What is more, his Ages bears some similarities (I shall briefly go out on a limb) to Schleiermacher's On Religion: both write (Peacock in his marathon sentence) of those who are charmed ... in connection with critics. Peacock: "whose minds are not awakened to the desire of valuable knowledge, and who are indifferent to anything beyond being charmed". Schleiermacher: "Wherefore, you must liken them to persons who cannot be made to feel till commentaries and imaginings on works of art are brought as medicinal charms for the deadened sense ... Show me one man to whom you have imparted power of judgment, the spirit of observation, feeling for art or morality".




Something was being lost in that age. Call that thing what you will. Peacock surmises that the "subordinacy of the ornamental ... will ... sink lower in the comparison of intellectual acquirement". Some of us can no longer understand the Latin epigraph at the start of his essay. But we could also mark the dissolution of judgment - whether because of charms and gewgaws (i.e., unreal, pretentious).
It is not enough today to say that an antidote to the modern age may lie in poetry, one must specify what kind of poetry. Peacock's poetry of the golden age has numbers in it. Coleridge would surely object that he included the science of his day in his poems - but Peacock writes of his "compound of frippery and barbarism" and that the man who knows a little has the advantage of knowing more than he who knows naught. (Science can't necessarily escape philosophy.)
But then we may consider Shelley's Defense, written in response to Ages, which Brett-Smith succinctly observes is a different type of argument altogether, making use of metaphor where Peacock uses wit. Logic is not Shelley's strong side, but his "passionate faith in poetry." And maybe between these two great minds, we get what we are missing (here). For example, in Shelley we may see the "madness" described by Socrates (of being inspired by the Muses); in Peacock, we have Socrates' detachment, as in his almost mocking epideictic oratory.
They are both valid criticisms. We could draw on Isaiah Berlin's idea in "Historical Inevitability," that "This naive craving for unity and symmetry at the expense of experience is with us still," and argue in favour of individual experience over mathematical models that wish to explain us away. We could also argue against the chaos of experience in favour of golden universals that may helpfully inform caprice, which  when left to its own devices often destroys.

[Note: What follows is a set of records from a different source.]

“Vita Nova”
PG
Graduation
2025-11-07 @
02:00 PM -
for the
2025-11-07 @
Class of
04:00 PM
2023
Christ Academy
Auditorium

Berlin argues for some among many possible tunes. A pattern, but not the pattern. Which is a rather benign direction to take. He observes, too, that the principles [scientistic] historians sometimes apply to their work are not the same they apply to their own lives. Do we not sometimes need Peacock, and sometimes need Shelley? We return to the complications of Aristotle's φρόνησις.
Aristotle writes in Poetics that the difference between history and poetry is that, "one tells what happened and the other what might happen. For this reason poetry is more scientific and serious than history, because poetry tends to give general truths while history gives particular facts."
We need new poetry because the possibilities change through time. But for it to be golden, it needs to be receptive to truth. Rilke wrote these truths need to be distilled. Peacock warns us not to waste our own time, let alone that of others. And tells us to study, first. Socrates tells us to listen, but carefully.